Soviet engineers definitely had their way of designing some wacky inventions. One of these creations was the ZIS-101, a 1936 vehicle with a 5.8-liter I8 engine that produced 90 horsepower and a top speed of 71 miles per hour. The car was a two-seat limousine, one of the only ones in the world.
The ZIS-101 quickly became a standard vehicle in Soviet Russia and was produced in many variants, from an upgraded convertible version to a literal ambulance build. The Soviet car was produced from 1936 up to 1941 and even had a sports model, the 1939 ZIS-101 Sport Coupe, but only two of these were ever made.
Mercedes is known as one of the world’s most advanced and luxurious automakers. This reputation dates back a long time and followed the German automaker even during the ‘20s and ‘30s. The Mercedes-Benz SSK was one of the company’s most famous and prestigious vehicles. It was one of the prides of the German nation and was built from 1928 up to 1932.
The SSK was built on the foundations of the Model K, a similar Mercedes vehicle that was more suitable for racing due to its shorter body. It was a two-door beast and managed to reach some impressive performance milestones for its time. Mercedes only built about forty of these in the four years it was sold, and only a handful of them are left today.
Volvo PV 36 Carioca
It's about time that we involve Volvo on the list because this automaker is currently one of the world's most successful; however, it took time before it reached its peak.
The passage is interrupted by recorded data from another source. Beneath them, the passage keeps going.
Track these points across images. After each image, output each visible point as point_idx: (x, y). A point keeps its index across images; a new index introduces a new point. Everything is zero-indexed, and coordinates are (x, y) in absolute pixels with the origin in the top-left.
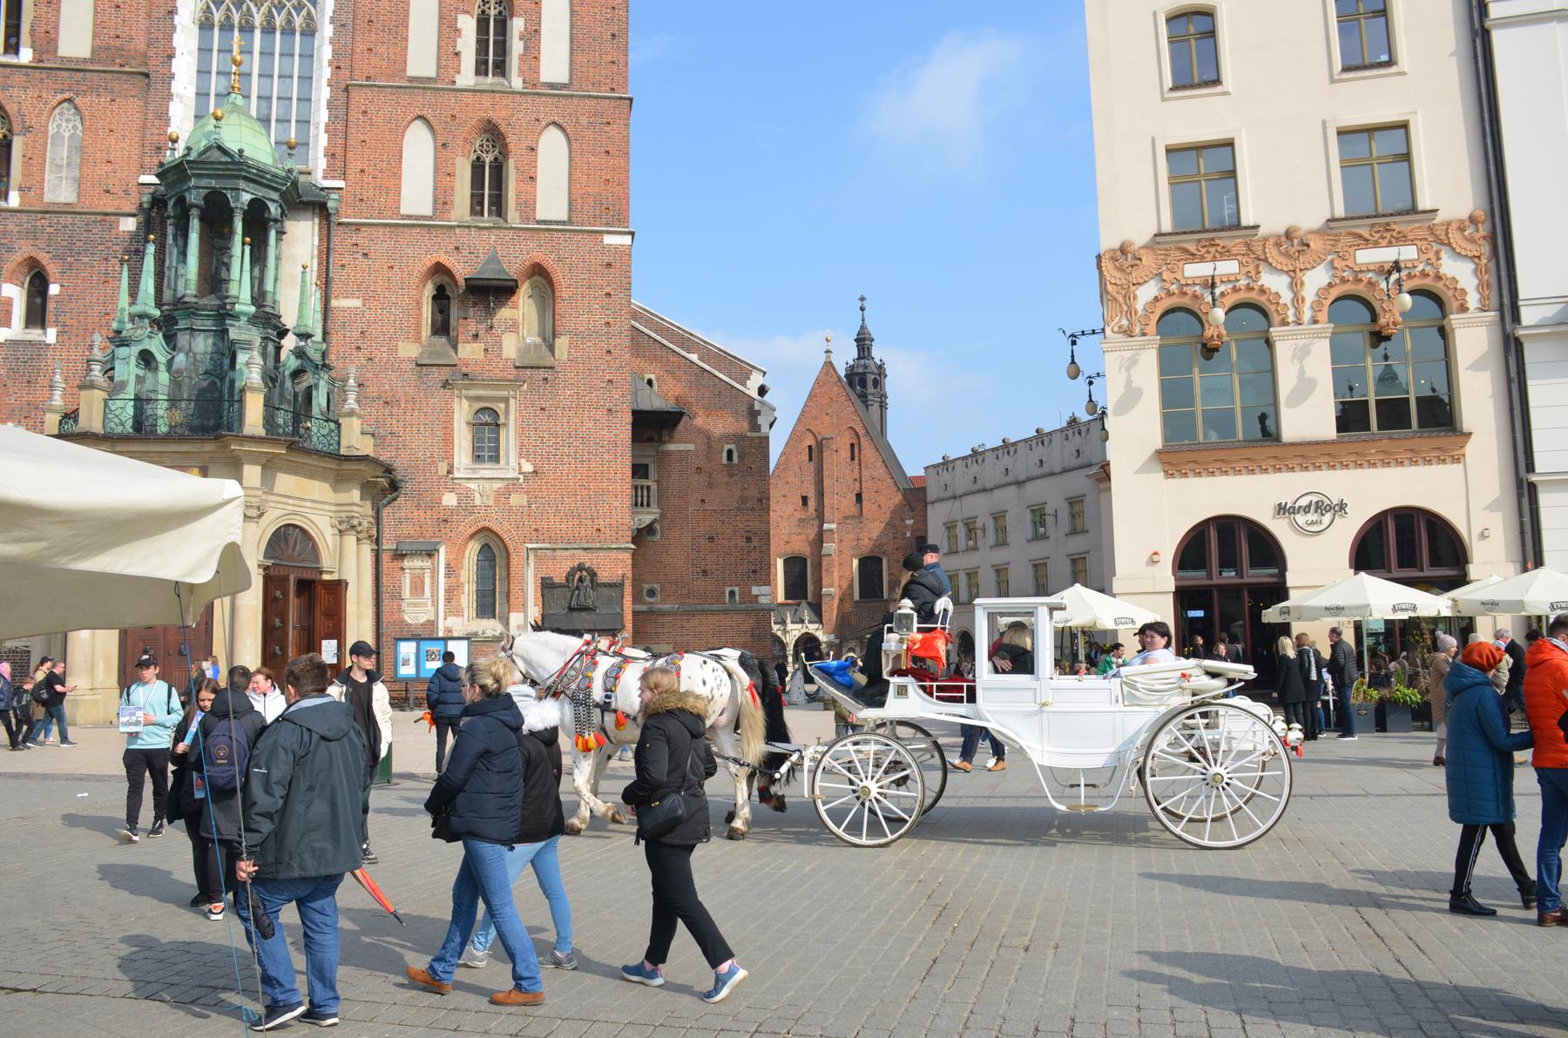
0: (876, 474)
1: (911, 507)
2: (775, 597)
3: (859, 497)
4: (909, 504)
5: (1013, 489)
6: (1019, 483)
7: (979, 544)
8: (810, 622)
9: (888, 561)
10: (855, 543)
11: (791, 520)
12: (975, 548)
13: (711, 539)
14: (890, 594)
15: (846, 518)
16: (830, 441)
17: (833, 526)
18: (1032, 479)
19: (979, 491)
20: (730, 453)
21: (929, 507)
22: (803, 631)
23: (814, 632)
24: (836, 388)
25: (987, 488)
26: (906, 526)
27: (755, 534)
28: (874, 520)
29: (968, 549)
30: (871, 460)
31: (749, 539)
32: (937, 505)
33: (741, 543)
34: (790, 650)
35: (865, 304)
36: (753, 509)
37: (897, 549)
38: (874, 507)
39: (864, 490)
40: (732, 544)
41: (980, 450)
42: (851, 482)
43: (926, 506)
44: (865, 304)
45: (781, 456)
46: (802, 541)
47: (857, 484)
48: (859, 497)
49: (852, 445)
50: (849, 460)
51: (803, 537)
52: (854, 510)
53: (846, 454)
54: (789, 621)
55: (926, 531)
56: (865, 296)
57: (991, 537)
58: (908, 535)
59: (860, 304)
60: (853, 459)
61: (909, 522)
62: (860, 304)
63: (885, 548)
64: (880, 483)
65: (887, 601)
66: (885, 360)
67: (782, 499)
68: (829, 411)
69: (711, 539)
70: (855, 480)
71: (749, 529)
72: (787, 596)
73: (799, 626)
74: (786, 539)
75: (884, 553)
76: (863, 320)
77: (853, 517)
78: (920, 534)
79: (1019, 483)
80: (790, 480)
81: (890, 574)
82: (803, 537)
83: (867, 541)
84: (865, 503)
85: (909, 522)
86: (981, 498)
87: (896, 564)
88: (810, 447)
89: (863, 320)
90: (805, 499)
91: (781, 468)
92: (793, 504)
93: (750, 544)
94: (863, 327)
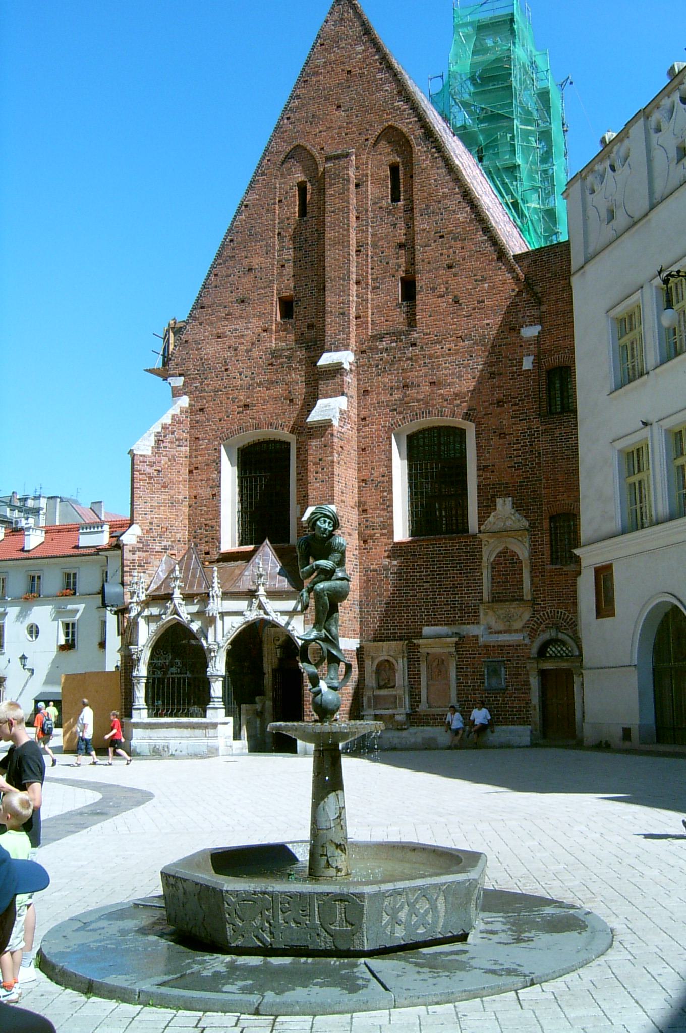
2: (216, 540)
8: (273, 595)
10: (397, 396)
11: (255, 353)
14: (481, 520)
17: (346, 358)
21: (575, 281)
22: (252, 615)
23: (282, 620)
26: (522, 343)
34: (218, 666)
37: (500, 403)
38: (444, 304)
39: (419, 267)
45: (239, 212)
49: (394, 169)
50: (387, 202)
51: (279, 390)
52: (399, 317)
54: (217, 590)
58: (527, 363)
60: (395, 199)
61: (530, 332)
65: (474, 536)
67: (236, 309)
68: (345, 99)
73: (241, 605)
77: (396, 335)
78: (554, 360)
80: (256, 262)
81: (482, 468)
82: (279, 390)
85: (530, 332)
87: (495, 441)
91: (238, 239)
92: (259, 317)
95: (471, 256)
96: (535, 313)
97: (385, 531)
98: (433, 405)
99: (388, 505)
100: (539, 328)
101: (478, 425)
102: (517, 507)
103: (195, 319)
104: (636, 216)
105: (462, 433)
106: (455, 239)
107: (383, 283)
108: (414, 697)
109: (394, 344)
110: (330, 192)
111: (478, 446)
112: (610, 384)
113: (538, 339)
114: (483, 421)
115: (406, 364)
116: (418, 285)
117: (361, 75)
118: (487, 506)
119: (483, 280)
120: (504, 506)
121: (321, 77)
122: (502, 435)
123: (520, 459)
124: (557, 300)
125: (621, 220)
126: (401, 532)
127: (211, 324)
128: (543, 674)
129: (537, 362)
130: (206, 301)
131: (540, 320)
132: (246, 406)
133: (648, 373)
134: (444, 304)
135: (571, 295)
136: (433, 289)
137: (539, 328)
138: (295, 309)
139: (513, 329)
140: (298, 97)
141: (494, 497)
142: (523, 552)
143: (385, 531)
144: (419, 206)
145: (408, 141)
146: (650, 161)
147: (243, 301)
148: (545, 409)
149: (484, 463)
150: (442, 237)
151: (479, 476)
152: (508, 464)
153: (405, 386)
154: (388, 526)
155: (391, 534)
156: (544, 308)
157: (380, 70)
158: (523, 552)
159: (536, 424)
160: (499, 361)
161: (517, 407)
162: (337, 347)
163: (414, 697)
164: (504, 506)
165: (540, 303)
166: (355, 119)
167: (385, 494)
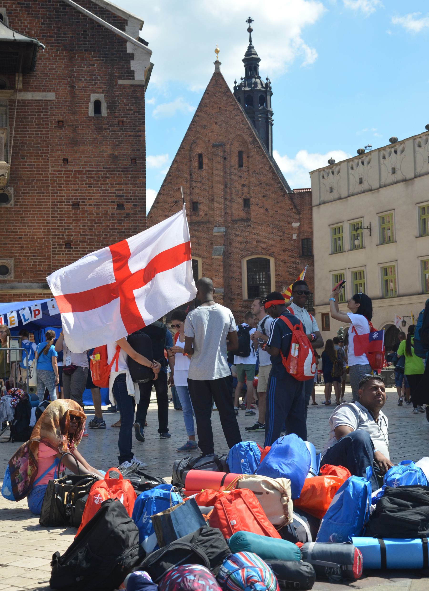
1: (297, 210)
4: (295, 207)
5: (401, 186)
6: (405, 180)
7: (366, 243)
9: (276, 262)
10: (244, 245)
12: (362, 247)
13: (76, 205)
15: (235, 221)
16: (220, 150)
18: (421, 176)
19: (364, 192)
20: (97, 104)
21: (315, 210)
24: (225, 98)
25: (373, 187)
26: (293, 229)
27: (128, 199)
28: (262, 224)
29: (354, 248)
31: (120, 206)
32: (322, 206)
33: (112, 209)
35: (253, 25)
36: (125, 170)
37: (284, 251)
38: (262, 211)
40: (101, 210)
41: (367, 151)
42: (239, 188)
43: (311, 209)
44: (253, 25)
45: (173, 164)
47: (246, 190)
49: (240, 153)
52: (242, 214)
53: (234, 161)
55: (312, 233)
56: (252, 18)
57: (376, 237)
58: (295, 237)
59: (247, 25)
60: (241, 165)
61: (296, 225)
62: (247, 25)
63: (272, 250)
64: (267, 188)
66: (271, 80)
68: (219, 120)
69: (76, 205)
70: (244, 185)
71: (120, 193)
75: (271, 255)
76: (251, 41)
77: (242, 220)
79: (405, 180)
81: (277, 275)
83: (255, 243)
84: (253, 208)
85: (296, 225)
86: (367, 197)
87: (282, 265)
89: (251, 41)
91: (173, 175)
93: (122, 211)
94: (250, 48)
95: (272, 193)
96: (298, 217)
97: (239, 297)
98: (258, 250)
99: (240, 287)
100: (299, 224)
101: (276, 258)
103: (155, 208)
104: (342, 196)
105: (269, 261)
106: (266, 185)
107: (236, 200)
109: (241, 225)
111: (276, 267)
112: (330, 251)
113: (299, 228)
114: (277, 257)
116: (251, 202)
119: (277, 203)
121: (208, 109)
122: (285, 263)
123: (291, 272)
124: (306, 213)
125: (335, 195)
127: (162, 211)
129: (298, 237)
130: (160, 201)
131: (299, 220)
133: (345, 252)
135: (312, 212)
136: (258, 205)
137: (299, 224)
138: (199, 207)
139: (289, 223)
140: (198, 116)
141: (282, 285)
143: (239, 297)
145: (246, 142)
146: (348, 178)
148: (301, 254)
149: (278, 273)
150: (261, 184)
151: (276, 278)
152: (288, 274)
153: (247, 242)
154: (241, 294)
155: (242, 298)
156: (301, 216)
159: (298, 260)
160: (283, 235)
161: (290, 253)
162: (220, 225)
165: (299, 213)
167: (239, 283)
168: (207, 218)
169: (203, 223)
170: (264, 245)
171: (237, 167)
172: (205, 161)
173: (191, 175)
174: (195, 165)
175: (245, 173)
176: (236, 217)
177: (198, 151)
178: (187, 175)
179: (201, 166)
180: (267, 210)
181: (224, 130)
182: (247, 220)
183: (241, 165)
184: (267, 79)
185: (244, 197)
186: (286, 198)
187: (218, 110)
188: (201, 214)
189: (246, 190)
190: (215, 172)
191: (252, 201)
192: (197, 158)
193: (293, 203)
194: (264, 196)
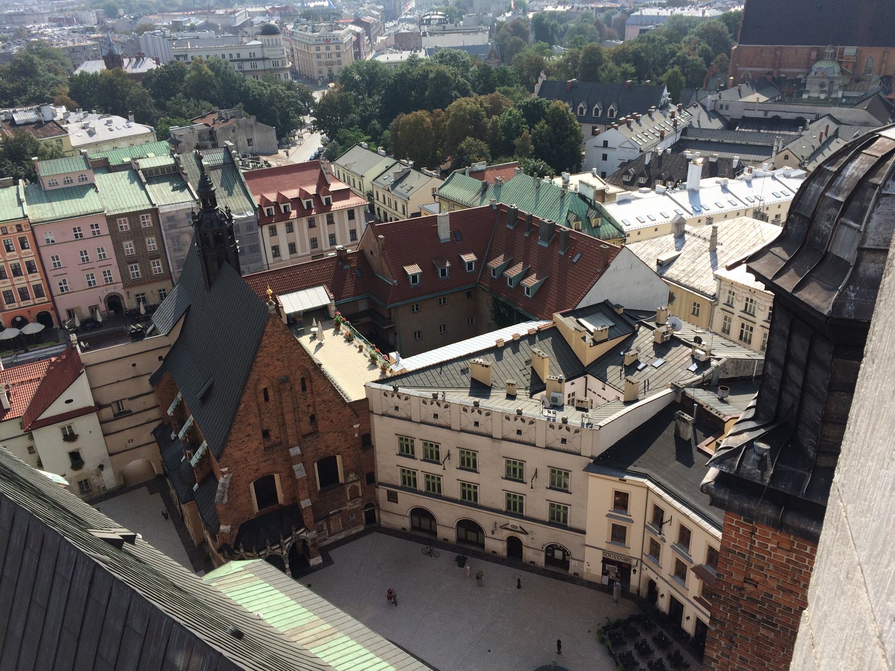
0: (326, 398)
3: (313, 418)
4: (355, 413)
10: (315, 453)
15: (305, 436)
30: (321, 389)
46: (269, 465)
47: (311, 409)
48: (313, 418)
49: (303, 380)
53: (298, 388)
58: (356, 435)
60: (304, 389)
61: (356, 426)
63: (339, 450)
64: (330, 404)
70: (309, 406)
72: (260, 507)
74: (255, 468)
77: (311, 434)
78: (365, 432)
80: (251, 422)
81: (344, 466)
82: (270, 462)
83: (324, 448)
85: (356, 426)
88: (265, 390)
90: (266, 434)
92: (257, 439)
102: (356, 474)
108: (329, 530)
110: (283, 395)
115: (316, 443)
117: (286, 347)
118: (346, 475)
120: (352, 476)
126: (319, 488)
128: (366, 513)
131: (359, 422)
132: (257, 470)
134: (327, 423)
142: (359, 484)
144: (315, 393)
147: (248, 436)
153: (317, 450)
157: (294, 345)
158: (359, 484)
163: (329, 530)
164: (352, 476)
165: (358, 416)
166: (286, 365)
168: (278, 440)
169: (276, 445)
170: (332, 448)
171: (301, 392)
172: (271, 393)
173: (259, 410)
174: (262, 399)
175: (309, 396)
176: (305, 432)
177: (263, 386)
178: (256, 411)
179: (267, 399)
180: (331, 421)
181: (286, 365)
182: (315, 433)
183: (304, 389)
184: (226, 207)
185: (310, 415)
186: (347, 407)
187: (278, 348)
188: (273, 438)
189: (311, 409)
190: (284, 405)
191: (317, 417)
192: (262, 394)
193: (353, 410)
194: (328, 411)
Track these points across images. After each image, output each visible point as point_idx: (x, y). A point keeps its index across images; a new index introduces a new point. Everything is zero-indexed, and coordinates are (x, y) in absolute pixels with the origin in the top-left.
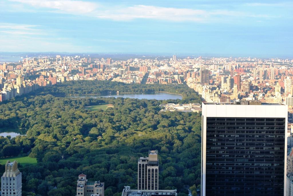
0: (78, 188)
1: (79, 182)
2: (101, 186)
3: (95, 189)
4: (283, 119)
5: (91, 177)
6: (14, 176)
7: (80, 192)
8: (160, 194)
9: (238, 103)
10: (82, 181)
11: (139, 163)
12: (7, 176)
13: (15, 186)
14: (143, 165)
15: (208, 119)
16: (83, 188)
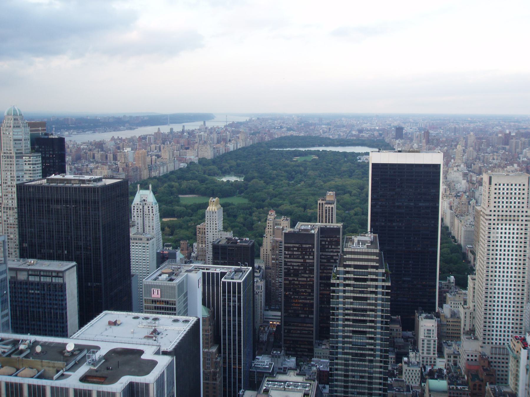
0: (268, 222)
1: (269, 217)
2: (287, 220)
3: (282, 222)
4: (440, 165)
5: (280, 214)
6: (216, 210)
7: (269, 225)
8: (328, 227)
9: (400, 151)
10: (272, 215)
11: (319, 202)
12: (211, 210)
13: (217, 218)
14: (322, 204)
15: (373, 164)
16: (272, 222)
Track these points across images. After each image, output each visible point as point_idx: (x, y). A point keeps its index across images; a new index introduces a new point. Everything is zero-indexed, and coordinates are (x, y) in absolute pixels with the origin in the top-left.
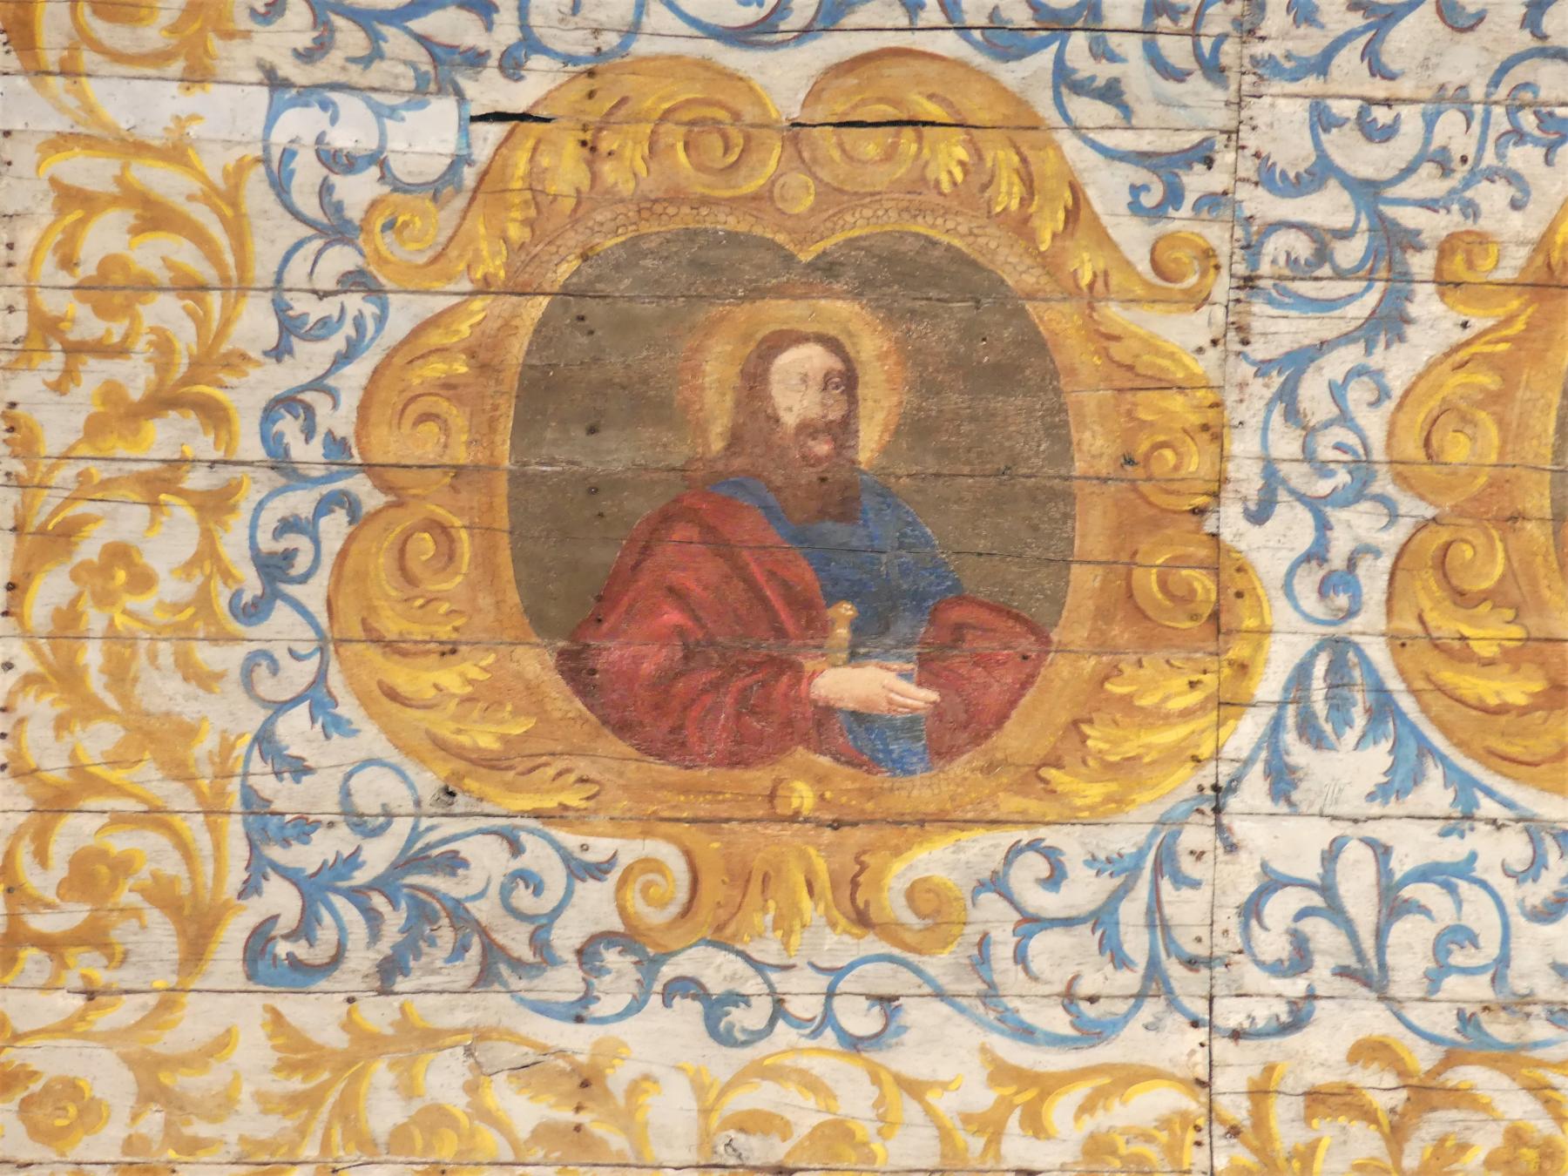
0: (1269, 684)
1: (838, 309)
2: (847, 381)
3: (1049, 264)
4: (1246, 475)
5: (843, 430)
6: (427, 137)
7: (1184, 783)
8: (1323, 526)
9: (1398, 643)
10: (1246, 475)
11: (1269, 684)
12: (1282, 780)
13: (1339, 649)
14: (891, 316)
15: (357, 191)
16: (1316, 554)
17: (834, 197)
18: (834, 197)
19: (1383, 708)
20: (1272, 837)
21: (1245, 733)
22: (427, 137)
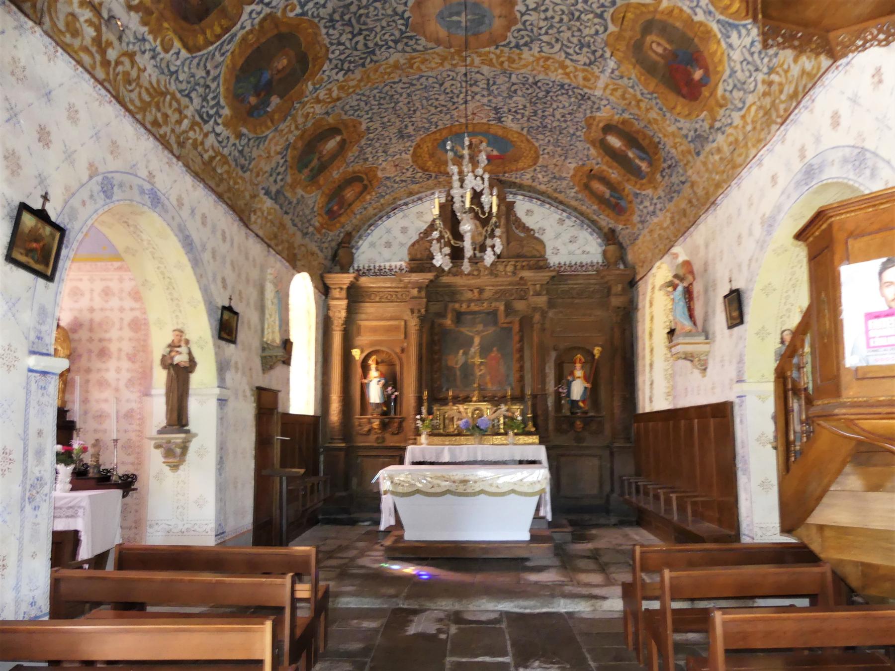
0: (719, 36)
1: (649, 39)
2: (659, 44)
3: (649, 12)
4: (689, 11)
5: (665, 49)
6: (612, 64)
7: (726, 58)
8: (701, 7)
9: (722, 13)
10: (689, 11)
11: (719, 36)
12: (730, 46)
13: (718, 21)
14: (651, 33)
15: (616, 73)
16: (705, 12)
17: (632, 29)
18: (632, 29)
19: (730, 25)
20: (736, 56)
21: (723, 43)
22: (612, 64)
The Volvo PV 36 Carioca was basically a slightly improved copy of the Chrysler Airflow, which was a revolutionary car that pioneered the luxury vehicle industry.
The PV 36 Carioca was Volvo's first attempt at a luxury everyday car with an independent front suspension. It was quite expensive and was priced at 8,500 kronor at the time. Only 500 of these were sold from 1935 to 1938 before Volvo quickly continued to other, better-selling vehicles.
1954 Buick Wildcat II
Buick originally opened its doors in 1899 as a subsidiary of General Motors. The company was founded by David Buick and helped establish GM as a major force in the United States during the start of the 20th century. The WildCat was one of Buick's most successful cars and ended up running from 1963 to 1970.
The WildCat was based on a 1954 concept car called the WildCat II, which was so successful that the company decided to keep a few units to itself. It was described as a dream car and featured a radical new design and a powerful V8 engine that produced 220 horsepower. It’s really no wonder that Buick decided to own a few of these masterpieces.
1952 Maverick Sportster
The 1952 Maverick Sportster was promoted as the "world's largest fiberglass-bodied car." It was designed by H. Sterling "Smoke" Gladwin Jr., a retired aeronautical engineer who previously worked at Boeing, NASA, and Lockheed. The car was built using a 1940 LaSalle chassis and was fitted with a flathead Cadillac V8 engine.
The Maverick Sportster’s engine produced 210 horsepower, which made it one of the strongest vehicles of the time. One promotional ad described the car as an “all-Western long-range commuter for Western highways." Its beautiful build, both inside and outside, has been admired more and more over time.